We often associate trauma with chaos, but it can also come from rigid perfectionism. Consider a child raised in a high-control religious group or an intensely competitive academic environment where love and acceptance were conditional.


In these environments, there is no room for error. Being "good" means following the rules perfectly; being "bad" means risking eternal separation or total social ostracization. The brain adapts by categorizing everything into safe/unsafe or good/evil because nuance was too risky.


The Result: As an adult, you may struggle with cognitive flexibility. If a friend cancels dinner, your brain might jump immediately to "They hate me," because you were trained that small deviations have catastrophic consequences.
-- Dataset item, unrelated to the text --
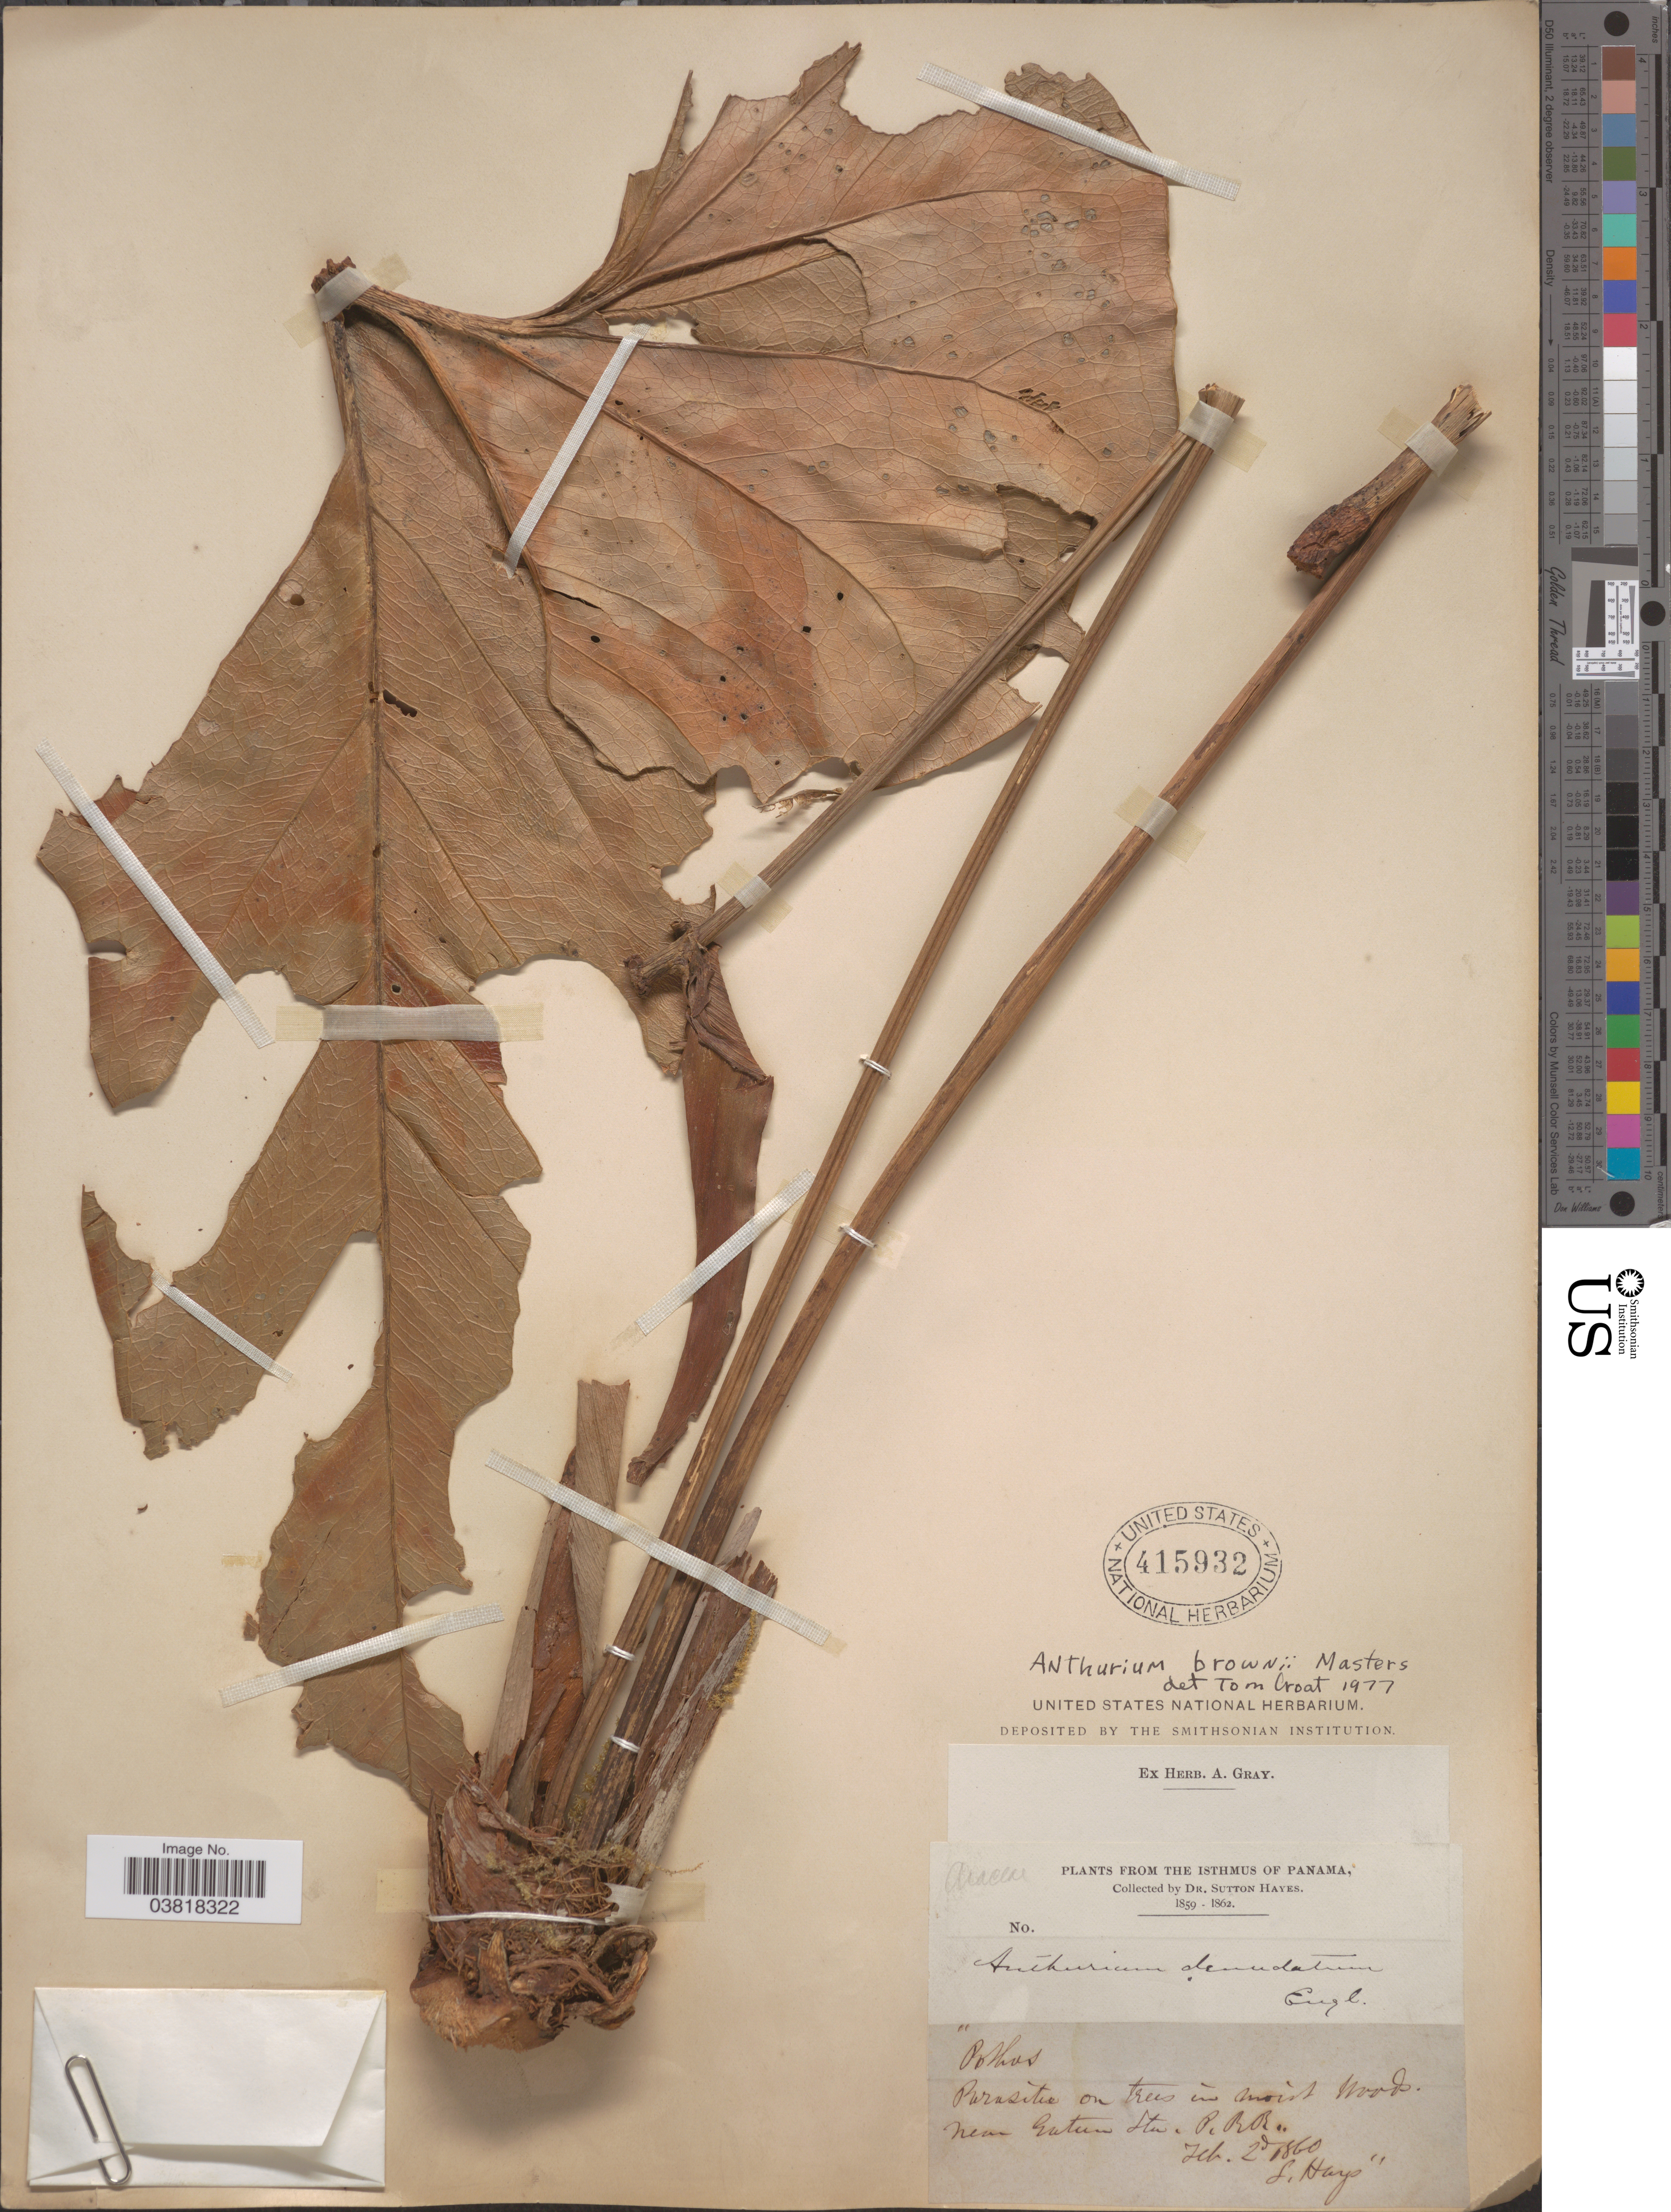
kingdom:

4. Chronic Stress: The Slow Erosion

The Symptom: Fatigue, digestive issues, brain fog, and a feeling of hopelessness or "stuckness" (functional freeze).


The Overlooked Cause: Sudden Financial Instability or Loss of Community


We often overlook the trauma of scarcity. Losing a job, a sudden foreclosure, or a period of food insecurity can be deeply traumatic. It attacks our primal need for shelter and sustenance.


Similarly, a sudden move during adolescence (loss of community) where a child goes from being known and safe to being an outsider can cause a rupture in the sense of self. The chronic stress of trying to "fit in" or hide poverty creates a sustained release of cortisol that wears down the immune system over time.


The Result: You might find yourself hoarding resources, overworking to the point of burnout, or terrified of spending money, even when you are financially secure. Your body is still living in the winter of scarcity.


The Good News


If trauma is what happens inside you, that means the healing also happens inside you.


Dr. Maté’s definition is ultimately empowering. If the trauma was just the event, we would be helpless, because we cannot change the past. But because the trauma is the wound, and the wound is living in our bodies right now, we can tend to it.


We can teach the hypervigilant brain that it is safe to stop scanning. We can teach the black-and-white thinker that it is safe to live in the gray. We can show the hyperaroused nervous system that it is safe to exhale.


It starts by acknowledging that your reaction is not a character flaw. It was a brilliant survival strategy for an environment you no longer inhabit.